The objective of our study is to investigate the effects of co-segregating markers on high-density genetic map length and marker order using empirical data from durum and bread wheat. Ultimately, we aim to predict the inflation factor (IF) of the linkage maps, using ML algorithms.
Materials and Methods
Two doubled haploid mapping populations described elsewhere were used in this study: the durum wheat Mohawk × Cocorit (Maccaferri et al., 2014) and the bread wheat Norstar × Cappelle Desprez (Fowler et al., 2016). The Mohawk × Cocorit and Nortar × Cappelle Desprez populations consisted of 177 and 256 lines, respectively.
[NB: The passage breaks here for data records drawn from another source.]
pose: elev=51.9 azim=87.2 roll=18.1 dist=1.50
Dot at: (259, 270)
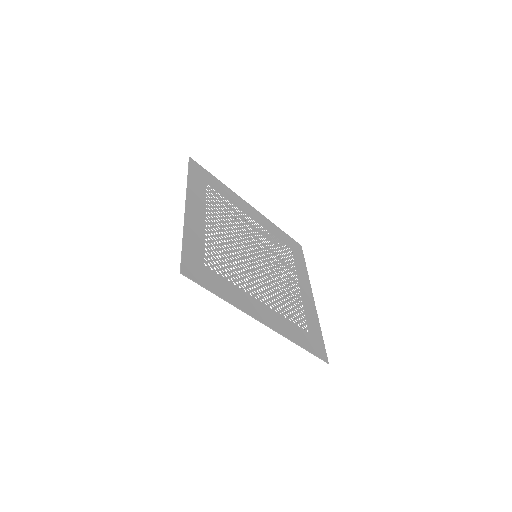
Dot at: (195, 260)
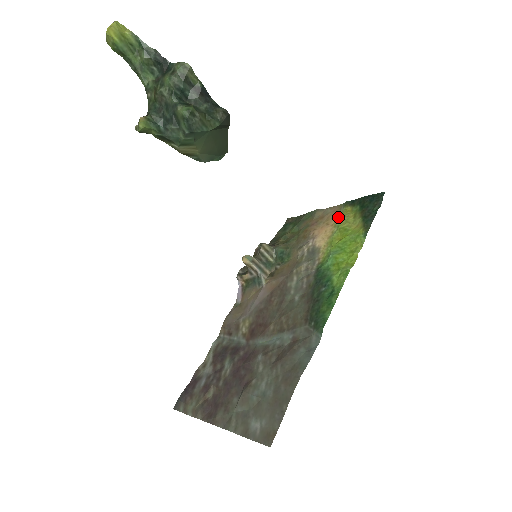
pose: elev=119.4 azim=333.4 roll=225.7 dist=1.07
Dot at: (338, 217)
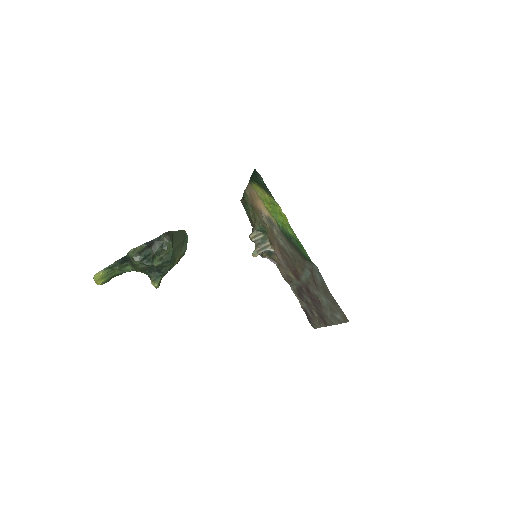
Dot at: (256, 193)
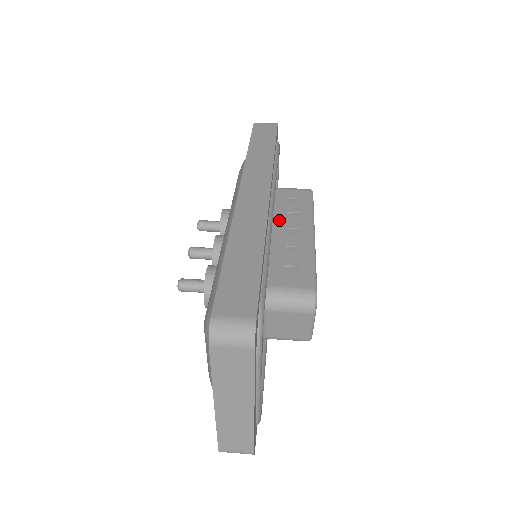
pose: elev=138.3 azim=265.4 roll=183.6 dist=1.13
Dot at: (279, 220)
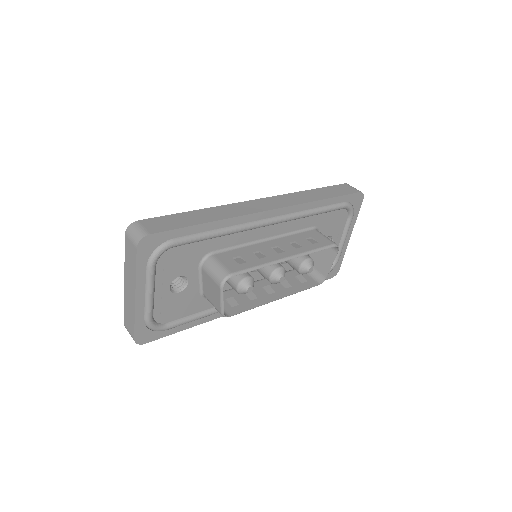
Dot at: (281, 240)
As described in earlier publications (Maccaferri et al., 2014; Fowler et al., 2016), DNA of the mapping populations was extracted from young leaves using the DNeasy 96 Plant Kit (QIAGEN Science, Germantown, MD, United States). DNA was quantified using NanoDrop ND-1000 UV-vis spectrophotometer (Thermo Fisher Scientific Inc., Madison, WI, United States). Genotyping was performed at the Crop Development Centre, University of Saskatchewan using the Illumina Infinium wheat 90K iSelect assay (Illumina Inc., San Diego, CA, United States) as reported previously (Wang et al., 2014). The raw intensity data were processed with the GenomeStudio v2011.1 software (Illumina). Genotypic data were curated to correct for scoring errors, filter out monomorphic and highly distorted markers according to the expected 1:1 ratio for DH populations using chi-square (χ2) test as implemented in the MapDisto software (Lorieux, 2012).
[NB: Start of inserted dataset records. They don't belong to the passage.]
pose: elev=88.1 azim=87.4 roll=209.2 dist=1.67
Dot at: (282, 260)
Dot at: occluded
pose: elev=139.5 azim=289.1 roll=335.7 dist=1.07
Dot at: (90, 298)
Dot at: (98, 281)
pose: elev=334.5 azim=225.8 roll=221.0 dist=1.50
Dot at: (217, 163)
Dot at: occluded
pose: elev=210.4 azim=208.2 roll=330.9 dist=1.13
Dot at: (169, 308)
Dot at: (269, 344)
Our approach consisted of two phases with the following steps:
– For each population, all curated SNP data was used to build linkage maps using the MSTMap software (Wu et al., 2008) with a stringent cut off p-value of 1E-10 and a maximum distance between markers of 15.0 cM for clustering SNPs into linkage groups (LGs). Double recombinants were corrected using the functions ‘Show double recombinants,’ ‘Show error candidates’ and ‘Replace error candidates by flanking genotype’ as implemented in the MapDisto software (Lorieux, 2012). The LGs were assigned to chromosomes based on existing high-density SNP maps (Cavanagh et al., 2013; Maccaferri et al., 2014; Wang et al., 2014).
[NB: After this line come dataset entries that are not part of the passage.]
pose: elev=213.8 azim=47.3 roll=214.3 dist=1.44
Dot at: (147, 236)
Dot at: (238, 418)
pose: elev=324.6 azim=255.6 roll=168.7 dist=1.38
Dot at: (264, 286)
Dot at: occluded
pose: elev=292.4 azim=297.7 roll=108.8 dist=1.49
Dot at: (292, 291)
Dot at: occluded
– For each LG, a skeleton map was built by keeping only one of the most informative (highest polymorphism information content, lowest number of missing data) markers randomly selected per cluster (group of markers located at the same position).
– Then, using an in-house Ruby script, we built as many maps (hereafter referred to sequential maps) as there were co-segregating markers on each LG (see step 1) by adding one marker at a time (one after another), selected randomly from the list of co-segregating markers.
– Because LGs had different sizes and the number of co-segregating markers varied among them, we computed the proportions of co-segregating markers relative to the total number of markers on each LG.
– Eight levels of proportion, ranging from 10 to 80% were sampled for all LGs having ≥80% of co-segregating markers.
– Each proportion level had 50 replicates. For example, for LG 1A we randomly selected 10% of co-segregating markers 50 times to build 50 ‘sequential’ maps. Then, we repeated the same process for 20, 30, 40, 50, 60, 70, and 80% of co-segregating markers. However, LGs 2A, 4A and 5A in Mohawk × Cocorit and 1D, 4D and 7D in Norstar × Cappelle Desprez had less than 80% of co-segregating markers and only six proportion levels (10–60%) with 20 replicates were used.
– The length of these sequential maps and markers order were compared to those of the skeleton map.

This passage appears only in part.